6 Comments on “Archaeological Hikes and Accidental Discoveries”

  1. Glenn Bugh says:

    Natalia, what a pleasant way to spend the start of a new year! Thanks so much. I loved the reference to Mon Repos on Corfu and Prince Philip, husband of Queen Elizabeth. Too bad he can’t actually speak modern Greek. 1922 was indeed a momentous year. See you in Boston. Safe travels, Glenn

    • I was sorry not to see you in Boston but your paper was well read and received.

      • Glenn Bugh says:

        Natalia, thanks so much for coming to the panel and for the kind words about the paper. You know well how intimately my castle studies go hand in hand with the quest for Kevin Andrews and I have always appreciated your encouragement, support, and friendship on this journey. I plan to keep working in the Venetian archives on the administrative board of the Provveditori alle fortezze (1542-1797), although I haven’t found the collection to be as helpful as the dispacci.

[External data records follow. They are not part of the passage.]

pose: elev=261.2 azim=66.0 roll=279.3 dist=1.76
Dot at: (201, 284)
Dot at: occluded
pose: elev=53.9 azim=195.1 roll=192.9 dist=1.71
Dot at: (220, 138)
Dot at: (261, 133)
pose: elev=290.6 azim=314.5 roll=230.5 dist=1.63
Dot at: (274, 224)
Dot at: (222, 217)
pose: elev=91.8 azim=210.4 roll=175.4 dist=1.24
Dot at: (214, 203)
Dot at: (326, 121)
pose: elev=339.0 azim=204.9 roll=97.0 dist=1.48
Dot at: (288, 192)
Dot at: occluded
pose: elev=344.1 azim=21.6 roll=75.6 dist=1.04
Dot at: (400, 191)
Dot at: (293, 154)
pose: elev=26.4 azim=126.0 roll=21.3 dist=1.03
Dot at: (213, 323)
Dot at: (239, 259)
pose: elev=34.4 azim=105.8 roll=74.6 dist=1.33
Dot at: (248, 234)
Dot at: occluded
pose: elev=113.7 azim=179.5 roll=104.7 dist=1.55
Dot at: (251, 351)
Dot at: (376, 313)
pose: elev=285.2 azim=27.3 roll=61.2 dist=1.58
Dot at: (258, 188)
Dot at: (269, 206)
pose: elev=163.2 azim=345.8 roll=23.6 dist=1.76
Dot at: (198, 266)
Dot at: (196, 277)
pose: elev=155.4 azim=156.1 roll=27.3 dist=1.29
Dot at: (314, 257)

Yes, I was totally bummed out at not being able to make it to Boston. For me the primary reason for coming to the SCS/AIA meetings is to catch up with all of my ASCSA friends and take in the many American School events. Kalo taxidi kai tha ta poume stin Ellada! Glenn

  2. Kostis Kourelis says:

    Fantastic. It’s funny how some MME habits get passed down. For the first frame of every B/W photo roll, we did the same shot at the Morea Project. I think οξυδερκείν needs to be revisited as a discipline, esp. with a new theoretical perspective on walking/thinking following Tim Ingold (Being Alive: Essays on Movement Knowledge and Description; The Perception of the Environment). Quantification and digital recording have made us forget how American archaeologists may have developed a unique landscape perspective, informed by their native transcendentalist traditions.

  3. Jack Davis says:

    Great photo of George Bass, for whom the characteristic Lerna EBA shape “Bass Bowl” was named!